Subsídio todo o ano para os residentes na Madeira que vão ao Porto Santo, esta é a recomendação aprovada por unanimidade pelo Parlamento

Pedro Fino foi ao Parlamento defender a atribuição de um suplemento remuneratório aos trabalhadores da sua secretaria que prestem trabalho em condições de risco.

 

Rui Barreto assegura a coexistência entre o setor dos táxis e a Uber.

A Assembleia Legislativa Regional aprovou, por unanimidade, o Projeto de Resolução, do PS, “que recomenda ao Governo Regional da Madeira, que o Subsídio Social de Mobilidade seja atribuído em todos os meses do ano, sem exceções, aos residentes na Madeira nas deslocações ao Porto Santo, por via marítima ou aérea.

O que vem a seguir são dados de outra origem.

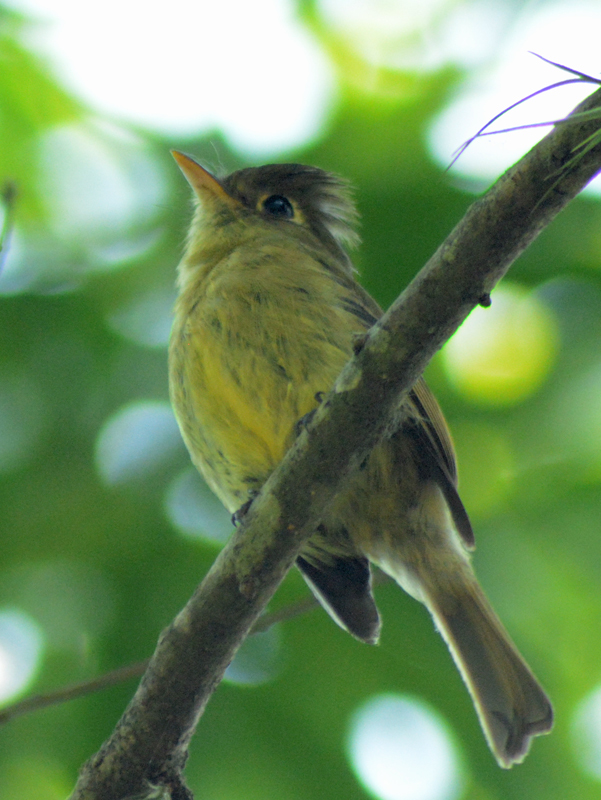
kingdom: Animalia
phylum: Chordata
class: Aves
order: Passeriformes
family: Tyrannidae
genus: Empidonax
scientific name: Empidonax difficilis
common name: Pacific-slope flycatcher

Na mesma linha de unanimidade, foi aprovada a proposta de Decreto Legislativo Regional que “institui e disciplina a atribuição de um suplemento remuneratório aos trabalhadores da Secretaria Regional dos Equipamentos e Infraestruturas que prestem trabalho em condições de risco e penosidade”.
No Parlamento, o secretário Regional de Equipamentos e Infraestruturas, Pedro Fino, referiu que “embora matéria idêntica tenha sido objeto do DLR nº1/97/M, de 25 de fevereiro, alterado pelo DLR nº 26/2017/M, de 18 de agosto, o seu âmbito de aplicação restringia-se apenas aos trabalhadores da Direção Regional de Estradas, quando no exercício de funções nas situações referidas”.
“Devido a essa limitação, e atendendo que a Secretaria Regional de Equipamentos e Infraestruturas engloba outros organismos, cujas atribuições e competências determinam o exercício de atividades laborais em condições de risco e penosidade, afigura-se conveniente reunir num novo diploma a identificação das várias situações em que tal situação se verifica em todos os serviços e organismos tutelados pela Secretaria Regional de Equipamentos e Infraestruturas”, explicou, apontando que “o objetivo é dissipar as diferenças de tratamento existentes, sem esquecer que importa privilegiar a utilização da terminologia atual no âmbito do vínculo de emprego público”.
Na sessão plenária de hoje, esteve também presente o secretário da Economia para abordar a proposta que estabelece o regime jurídico da atividade de transporte individual e remunerado de passageiros em veículos descaraterizados a partir da plataforma eletrónica, tendo garantido que a adaptação pretende assegurar a coexistência entre o setor de táxi e a Uber e não “matar o setor do táxi.
O documento foi aprovado, na generalidade, pelo PSD e CDS, PS e JPP abstiveram-se e o PCP votou contra.